Pierwszy dzień szkoły. Nowi ucznie, nowe wszystko, ale nadal miałam koło siebie mojego przyjaciela. Liam. Mogłabym powiedzieć że to najlepszy człowiek którego znam, no właśnie mogłabym, ale tego nie zrobie. Pierwszego września jak zawsze razem z moim przyjacielem przyszliśmy do szkoły, ale oczywiście na rozpoczęcie trzeba przyjść na galowo co też zrobiliśmy. Po wszystkich konferencjach, niewiadomo czym, każdy z trudnością rozszedł się do swoich klas, aby nauczciel rozdał nam plany lekcji. A że miałam klase z Liamem udaliśmy się do niej razem. Był tam chaos, każdy się zapoznawał, a pani nawet już przestała mówić, bo widziała że to na nic. W jednej chwili straciłam z perspektywy widzenia Liama, co mnie troche przestraszyło, ale szybko odnalazłam go wzrokiem, między trzema chłopakami. Widziałam że się śmiali, rozmawiali o czymś, ale jakoś mi to nie przeszkadzało.
-Liam!- zawołałam machając ręką w jego stronę, byłam obok tych chłopaków którzy z nim gadali, ale dobra.
-No co malutka?- zapytał podchodząc do mnie.
-Nah, nie mów tak na mnie.- powiedziałam zakładając ręce na piersi.
-No dobra- odpowiedział przywracając oczami.

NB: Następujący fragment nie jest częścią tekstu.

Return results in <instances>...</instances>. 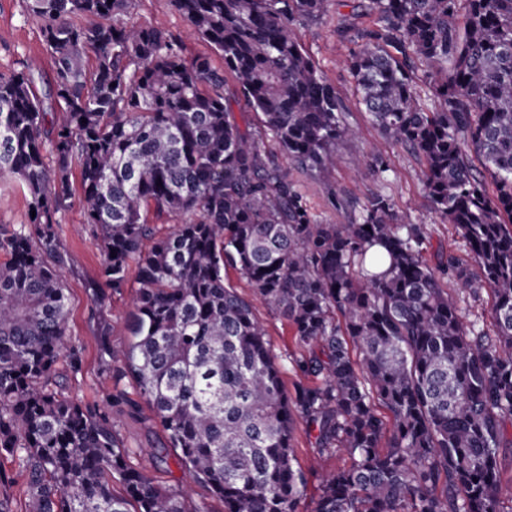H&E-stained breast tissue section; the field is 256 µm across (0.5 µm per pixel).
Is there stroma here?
<instances>
[{
  "label": "stroma",
  "instance_id": "35a3bbf8",
  "mask_svg": "<svg viewBox=\"0 0 512 512\" xmlns=\"http://www.w3.org/2000/svg\"><path fill=\"white\" fill-rule=\"evenodd\" d=\"M359 4L360 0H331L326 17L303 27L305 48L323 76L335 87L352 129L351 136L338 146L339 162L335 169L313 175L292 169L288 159H281L280 164L289 169L319 222L342 223L349 215L359 212L373 195L384 194L390 196L399 215L425 226L424 255L428 260H436L440 252L451 251L470 272H477L478 266L464 240L452 225L441 223L431 208L421 182L422 161L404 146L386 140L358 102L353 78L345 66L356 44L337 32L336 21L342 18L358 27L371 25L372 17L364 14ZM147 20L156 21L180 36L185 56L207 53V45L190 35L186 21L174 10L170 0H137L126 18L127 23L137 25ZM31 58L39 59L42 73L39 88L47 90L54 73L40 24L27 16L22 0H0V73L21 70L23 62ZM375 146L380 148L391 168L388 180H378L370 170V150ZM58 218L60 247L65 256L60 276L69 298L67 342L78 348L81 357L79 372L69 380V394L81 403L102 408L107 406L112 391H123L131 404L123 410L112 411L111 419L119 438L132 452V465L160 485L187 487L193 506L204 508L205 512H224L221 500L183 474L175 454H168L166 462L156 461L155 449L168 444L166 432L141 399L131 377L106 372L100 361L101 322H108L111 327L109 342L113 349H124L131 340L136 314L133 298L138 286L137 268H129L125 288L112 291L102 275L98 243L78 202L61 209ZM227 277L240 294L252 299L255 314L266 328L272 353L282 367L284 386L286 390H293L300 380L293 364L300 348L289 326L276 310L254 297L252 289L235 271H228ZM293 451L296 465L307 479L306 496L299 510L311 512L319 494L322 473L342 466L346 459L335 454H319L312 437L301 425L294 432Z\"/></svg>",
  "mask_w": 512,
  "mask_h": 512
}]
</instances>
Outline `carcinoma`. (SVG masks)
Segmentation results:
<instances>
[{
  "label": "carcinoma",
  "instance_id": "obj_1",
  "mask_svg": "<svg viewBox=\"0 0 512 512\" xmlns=\"http://www.w3.org/2000/svg\"><path fill=\"white\" fill-rule=\"evenodd\" d=\"M135 2L24 0L54 64L51 127L37 66L0 73V178L20 180L37 226L34 237L0 224V457L24 461L25 512H204L134 467L109 414L58 380L59 364L81 363L66 342L56 218L74 160L106 284L121 290L138 267L133 340L114 351L103 325L102 361L133 378L224 512H298L300 423L349 460L322 477L313 512H512L499 469L512 450V0H366L376 21L354 29L347 59L372 122L423 161L431 207L465 239L475 279L451 253L429 264L424 225L387 195L346 224L317 223L267 150L269 135L320 173L351 135L301 39L328 0H171L220 68L185 58L160 25H128ZM230 77L262 129L233 117ZM152 211L180 223L157 238ZM228 267L305 349L293 394ZM449 275L491 295L494 336L448 298ZM15 483L0 469V512H15Z\"/></svg>",
  "mask_w": 512,
  "mask_h": 512
}]
</instances>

-Oo, widzę że masz ze sobą koleżankę- powiedział chłopak, który z nim gadał, z bląd włosami i niebieskimi oczami.
-A no tak, to moja przyjaciółka Daisy.-powiedział wskazując na mnie.
-Fajna- powiedział drugi chłopak, brunet z zielonymi oczyma obchodząc mnie dookoła.
-No, no nie pozwalaj sobie James.-powiedział Liam oplatając mnie swoim ciepłym ramieniem.